For the unified storage platform, we still have follow-up work to continue: including distributed deployment of Alluxio Master nodes and unified scheduling management on its upper layer. Then there is the prefetching of data, which is the optimization of the data caching mechanism, including the design of prefetching, association rules, and more importantly, we want to do tiered storage, which is what we need to do later.

3. Application and future development of supercomputing Internet

The following introduces the current applications of supercomputing Internet in various industries:

We will focus on developing the supercomputing Internet in the second half of 2022, but in fact we have been laying out the layout since 2016, so we already have some applications in many industries: including oceans, materials, meteorology, and environmental protection. , ecology, industrial simulation, education and other aspects.

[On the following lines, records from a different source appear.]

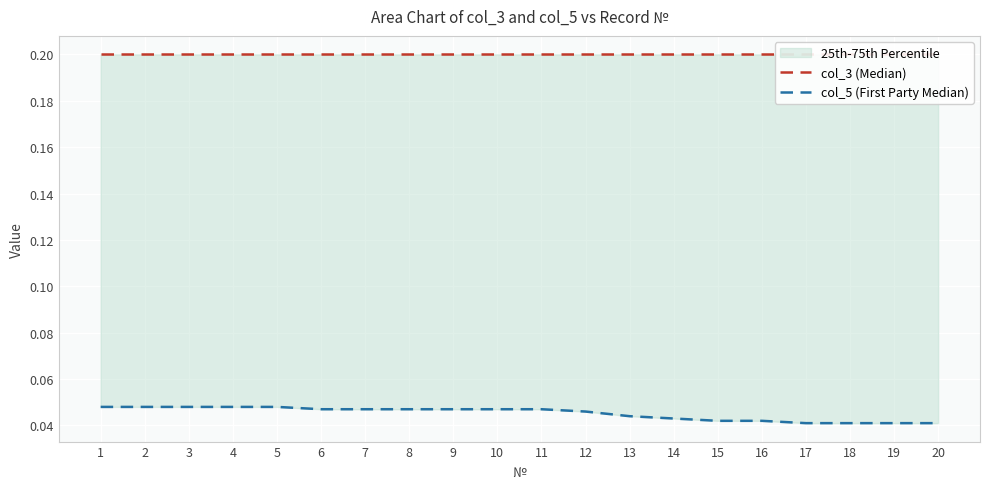

Which series has the largest total across all categories?

col_3 (Median)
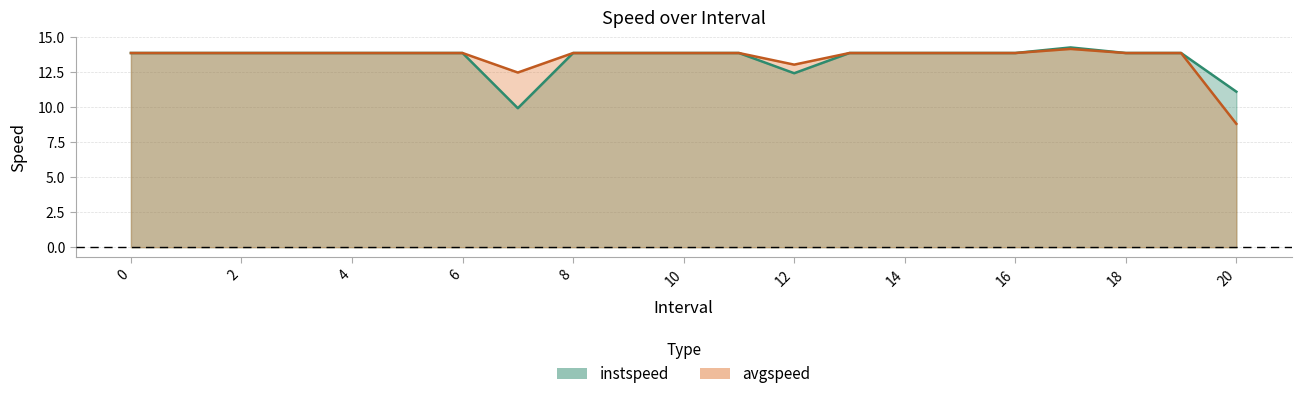

Between 8 and 3, which is larger?

8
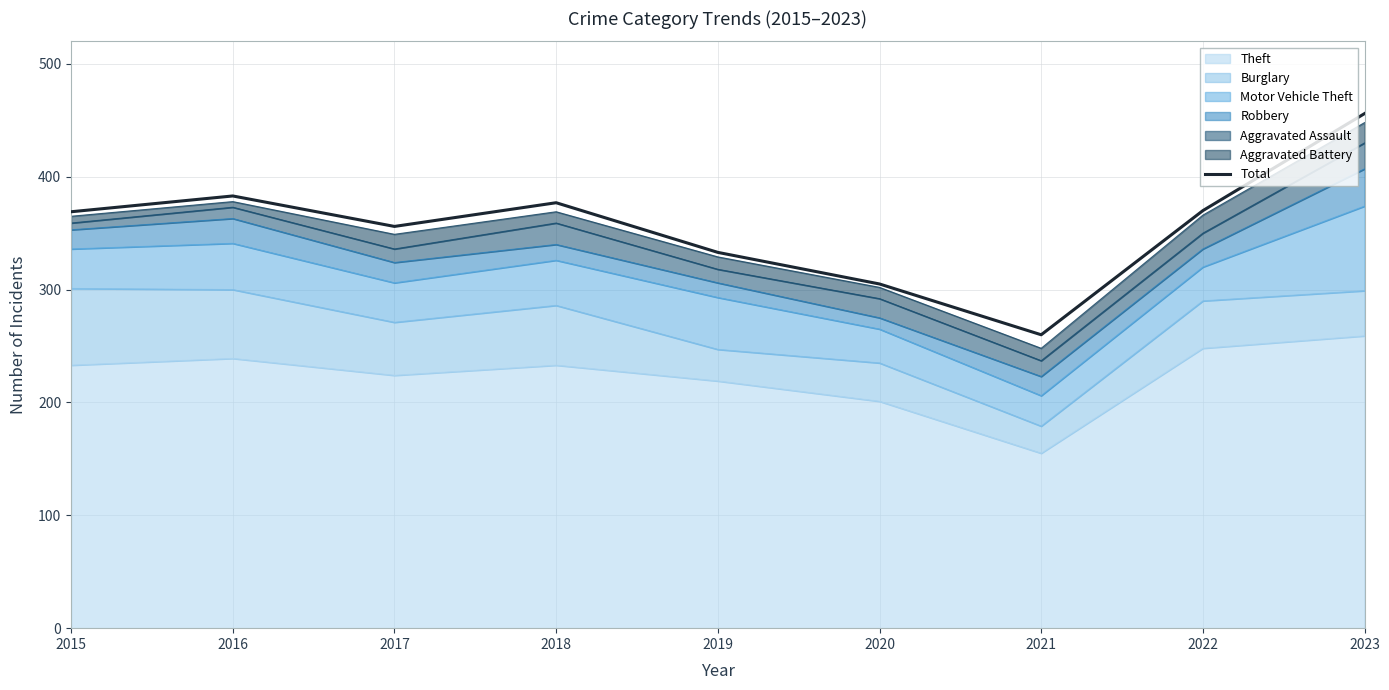

Read the value at 2023, to the nearest 10.

460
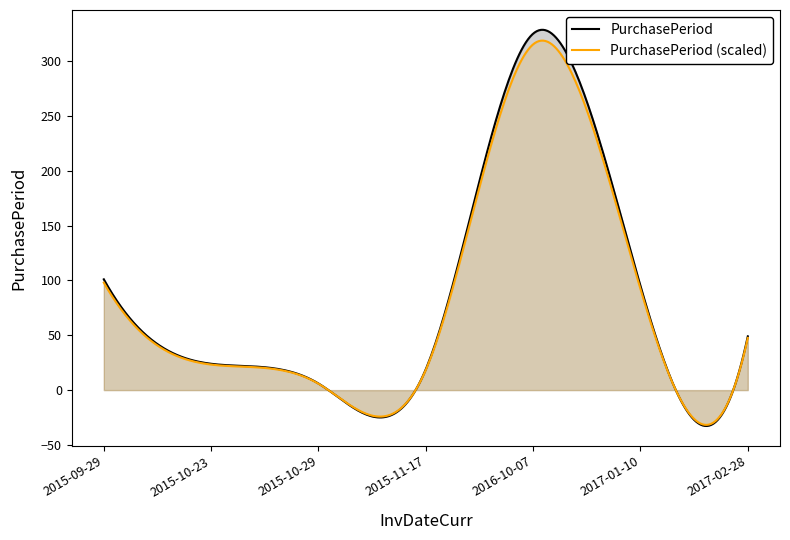

List the labels in order of value, largest first.

2016-10-07, 2015-09-29, 2017-01-10, 2017-02-28, 2015-10-23, 2015-11-17, 2015-10-29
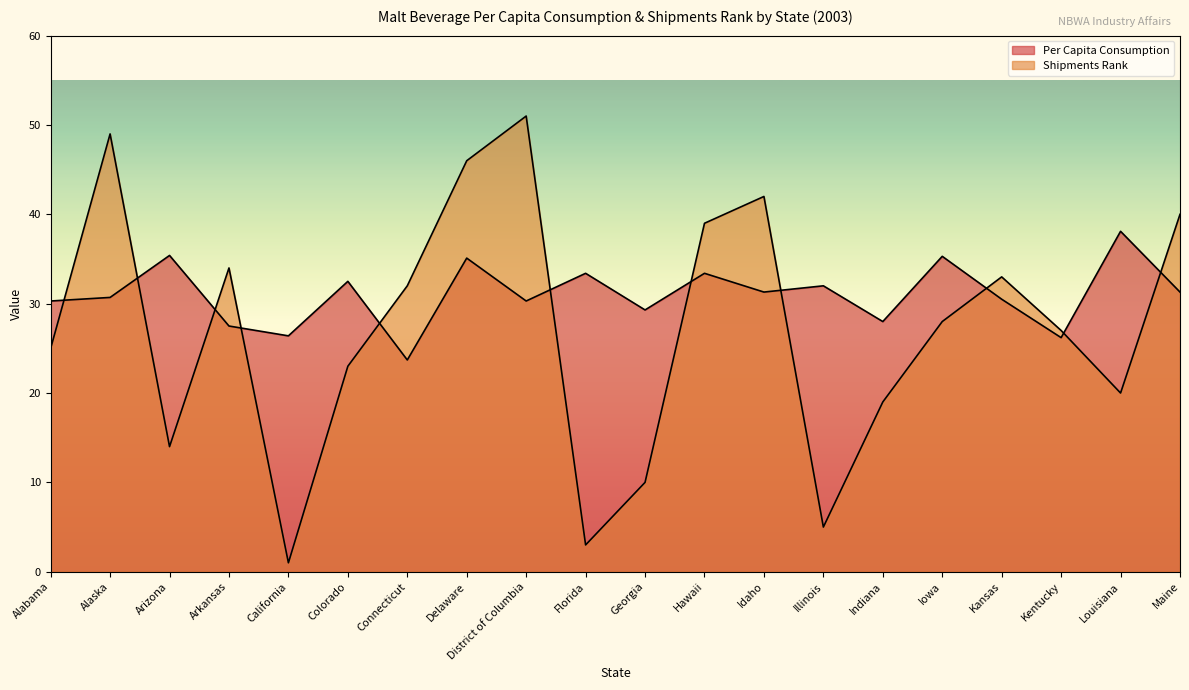

At how many categories does at least one series exceed 22?

20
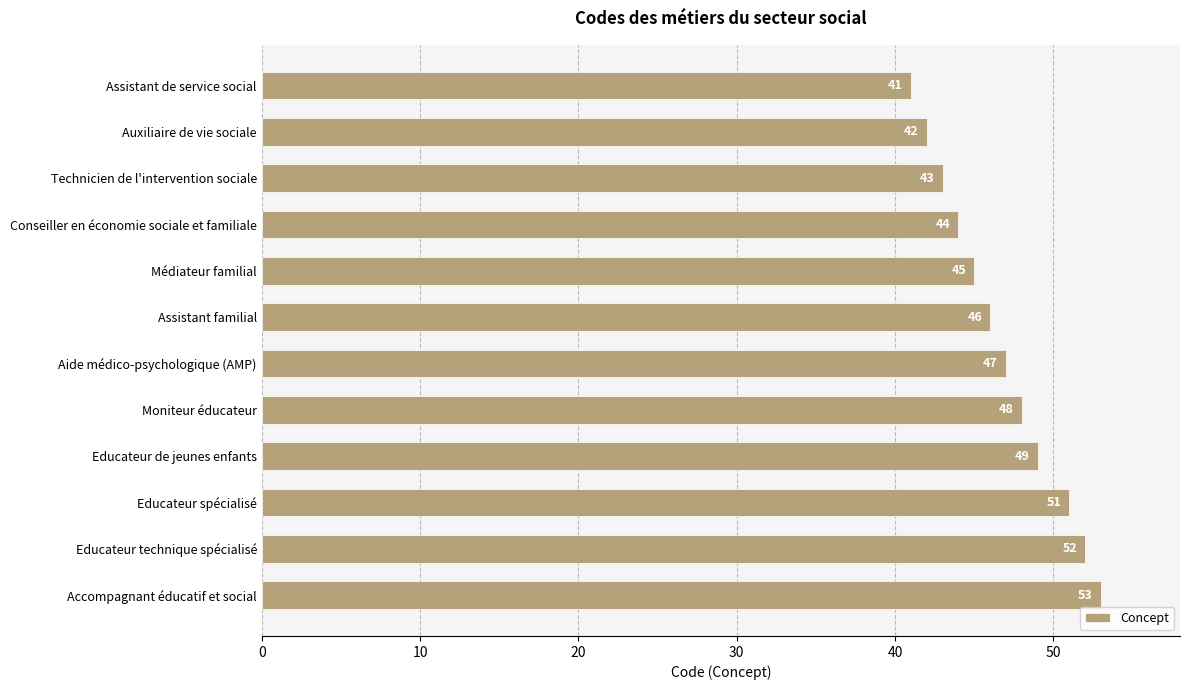

Reading top to bottom, list all the values displayed in this chart.

41	42	43	44	45	46	47	48	49	51	52	53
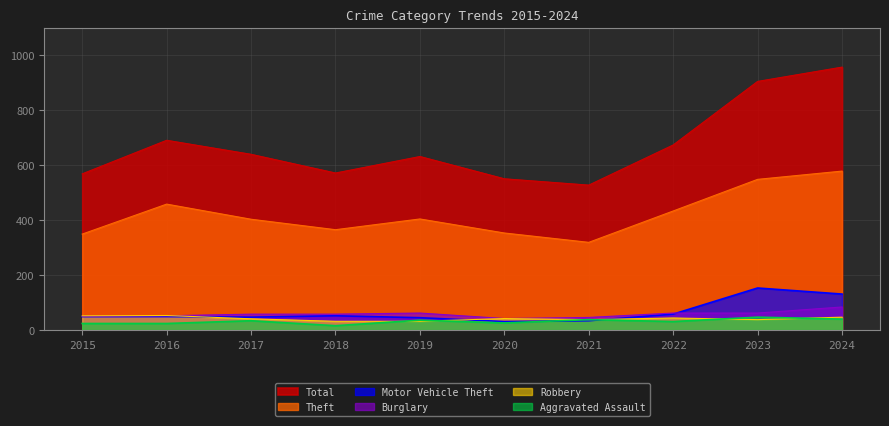

What is the value of the Theft point at the 4th from the left?

365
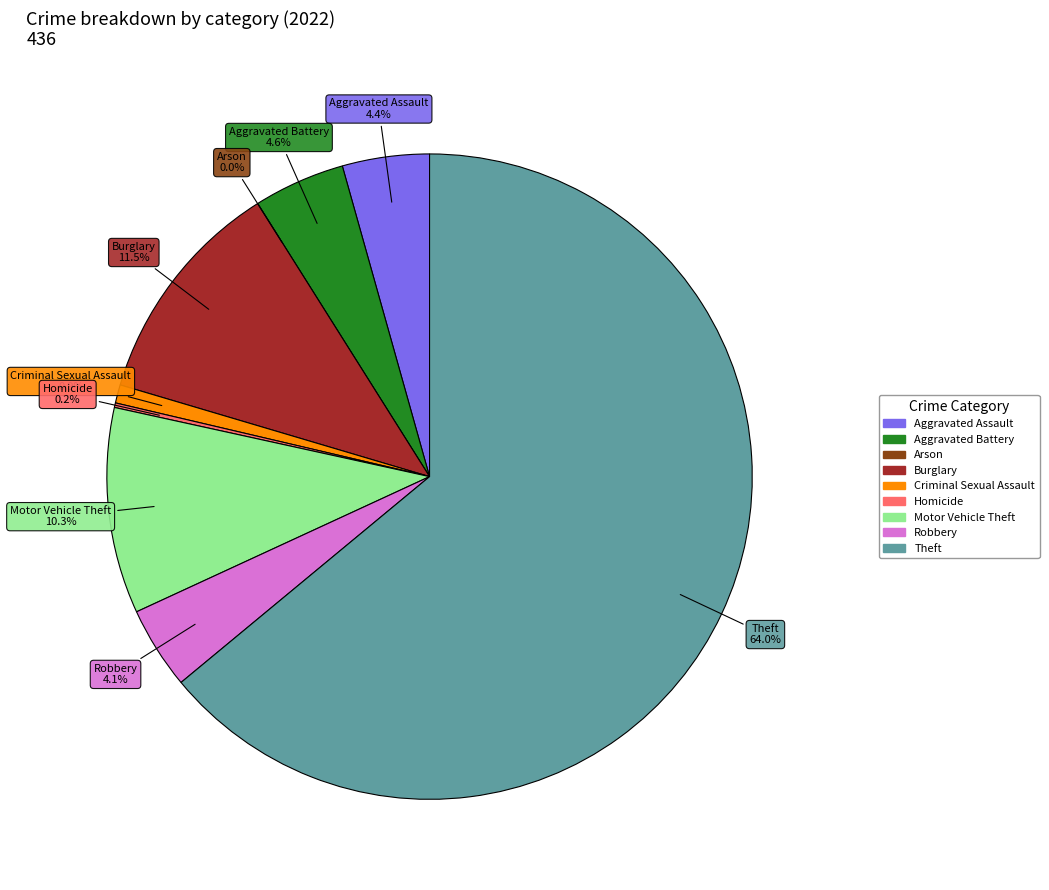

Which slice is the smallest?

Arson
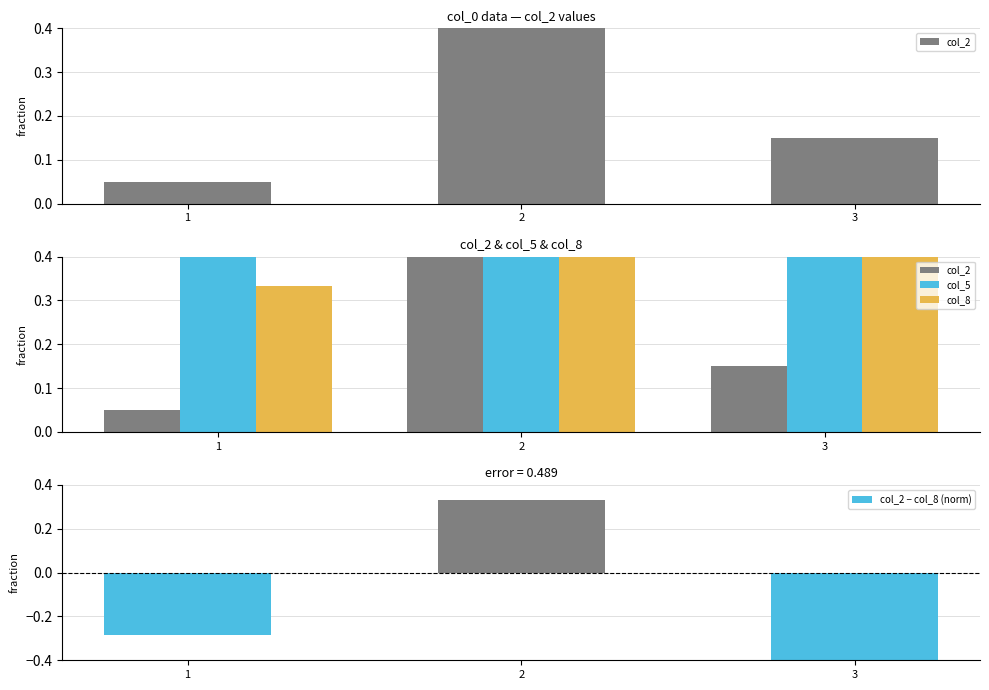

What is the difference between the maximum and minimum values in the col_5 series?

0.4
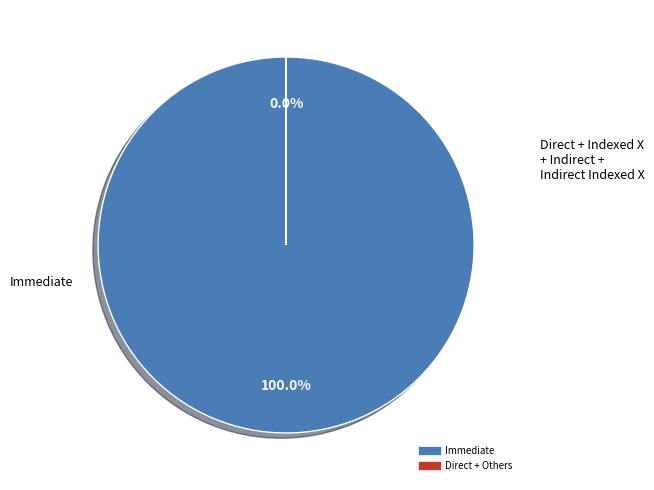

Is there any slice that represents more than half of the pie?

Yes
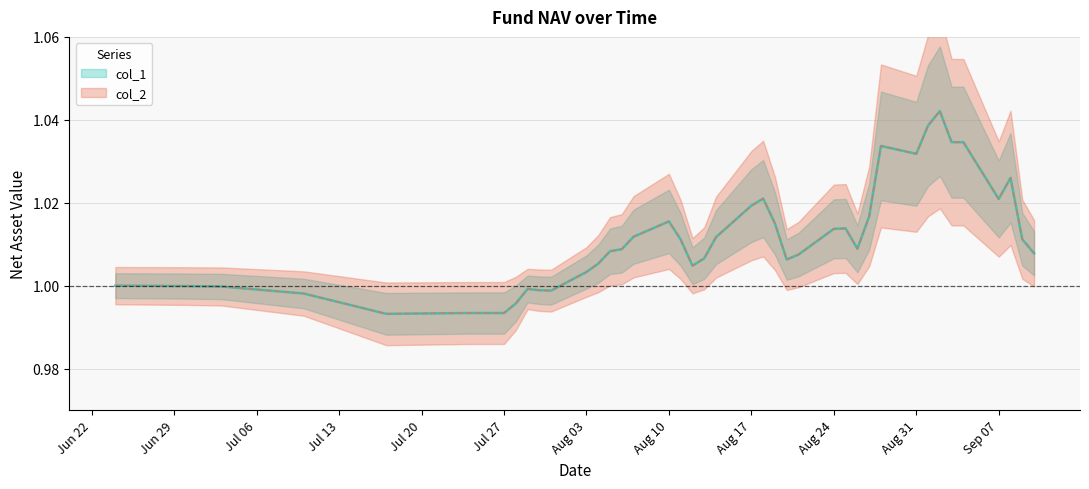

Which has a higher value, 2020-07-17 or 2020-09-01?

2020-09-01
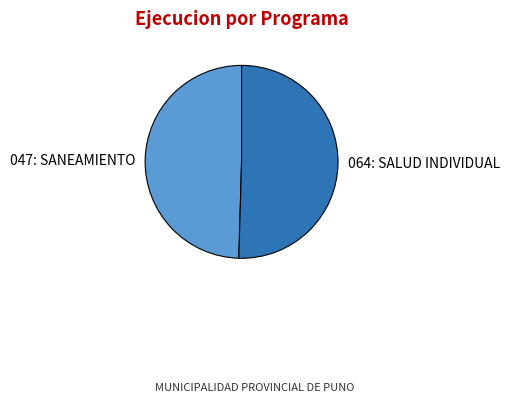

True or false: 064: SALUD INDIVIDUAL accounts for 62% of the total.

False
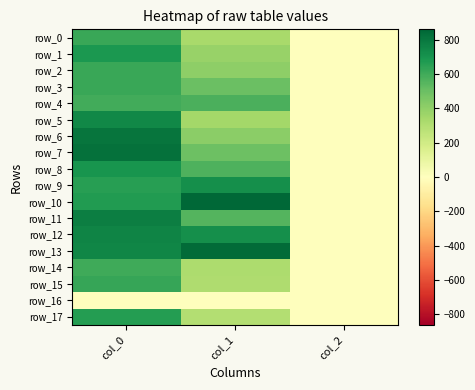

Which category has the lowest value across all series?

col_0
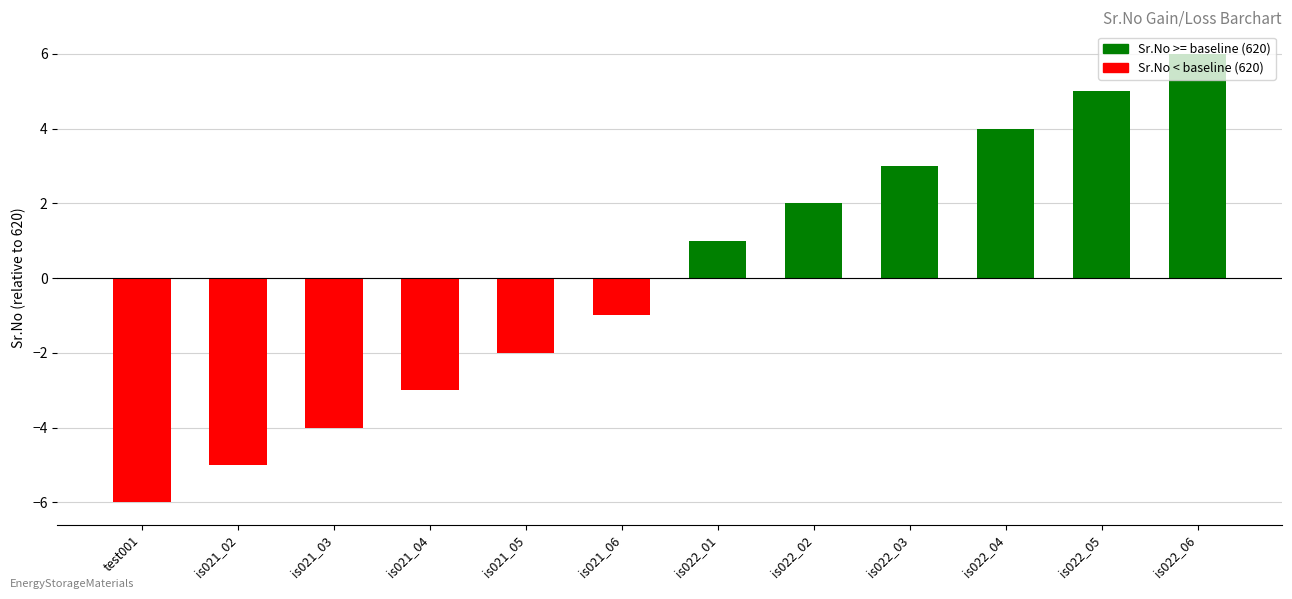

Are the bars grouped side by side (vs. stacked)?

No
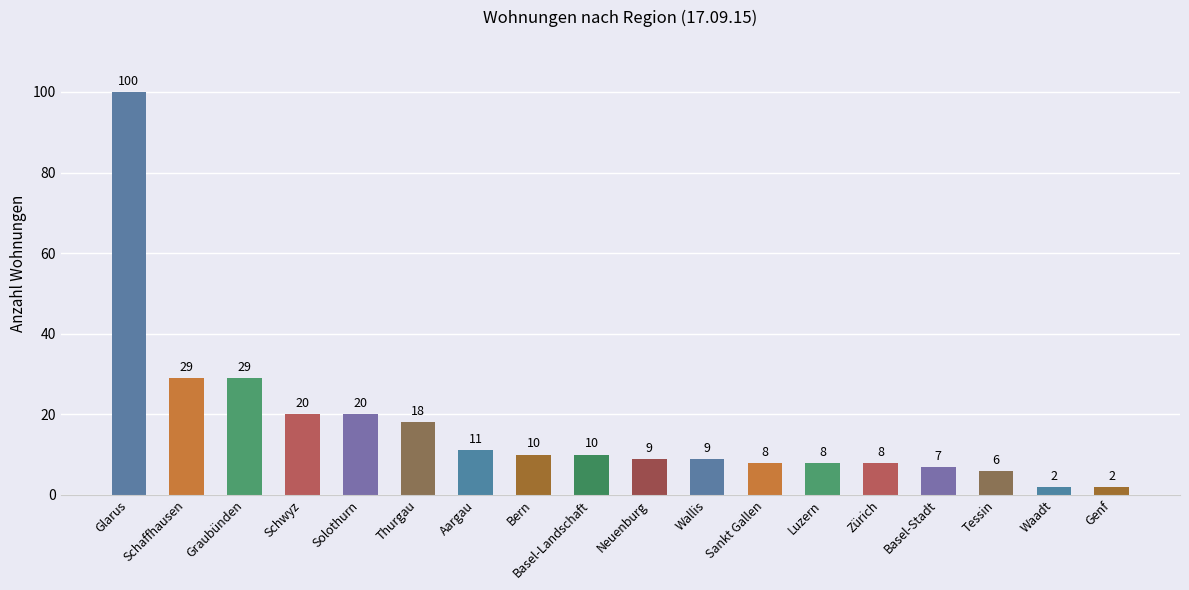

Read the value at Tessin, to the nearest 5.

5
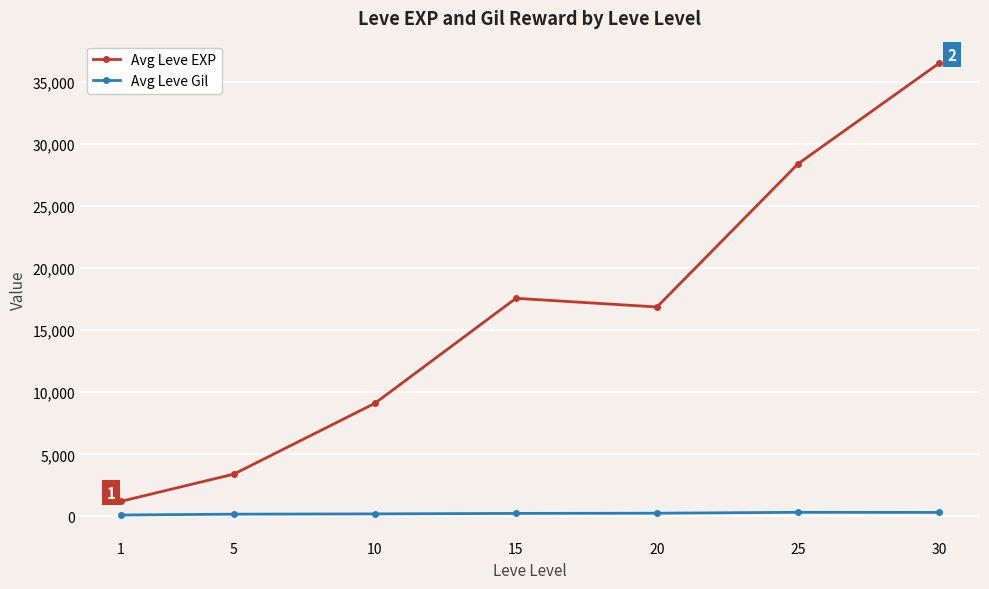

List the labels in order of Avg Leve EXP value, largest first.

30, 25, 15, 20, 10, 5, 1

This is the ocean coupling model, which is an interconnected network that we jointly built with the Laoshan Laboratory. As you can see, calculations in the ocean may be relatively complicated. Ocean model calculations and atmospheric model calculations are required. The current atmospheric model is performed on the Qingdao supercomputer, and the ocean model is performed on the Jinan supercomputer, and then file coupling is performed. This is the first time we have implemented remote collaborative computing in 2023, and has achieved good results.

In the field of remote sensing, we also have a relatively complete data flow scenario. This is the data from the National Earth Observation Scientific Data Center: first it is transmitted to Jinan Supercomputer through a dedicated line, and then it is stored in block files through some sorting and storage operations. In storage such as objects, data products are produced and shared after processing. This is also our first system for data collection and processing that separates cross-domain storage and calculation. We also applied to establish the National Earth Observation Depository and Computing Center.

In the field of digital government, because e-government itself is in our unit, we currently support the efficient operation of 30 provincial units and 300 government systems in Shandong Province. Of course, this is mainly operations on the cloud, which is to make resources Elastic expansion.

In fields such as medical care and education, cloud and edge work is mainly done. It is the computing and storage network provided by Suanwang, including the scheduled transfer mentioned above. In the smart campus scenario, we have done the project of Qilu University of Technology, and we have done more in campus application scenarios.

Finally, let me introduce the company. Our applications cover more than 2,000 enterprises/universities/institutions across the country, and have also received wide recognition at home and abroad. I think it is actually necessary to build a computing power network, which will help revitalize our current stock of computing power resources. If we have a supercomputing Internet, we should improve the utilization of computing resources, enable computing power to be monetized, and allow computing power centers, supercomputing centers and other data centers to operate sustainably and healthily, and in some supercomputing ecosystems, It has better applications in the fields of environmental protection, oceans, and remote sensing, and I believe there will be broader application scenarios in the future.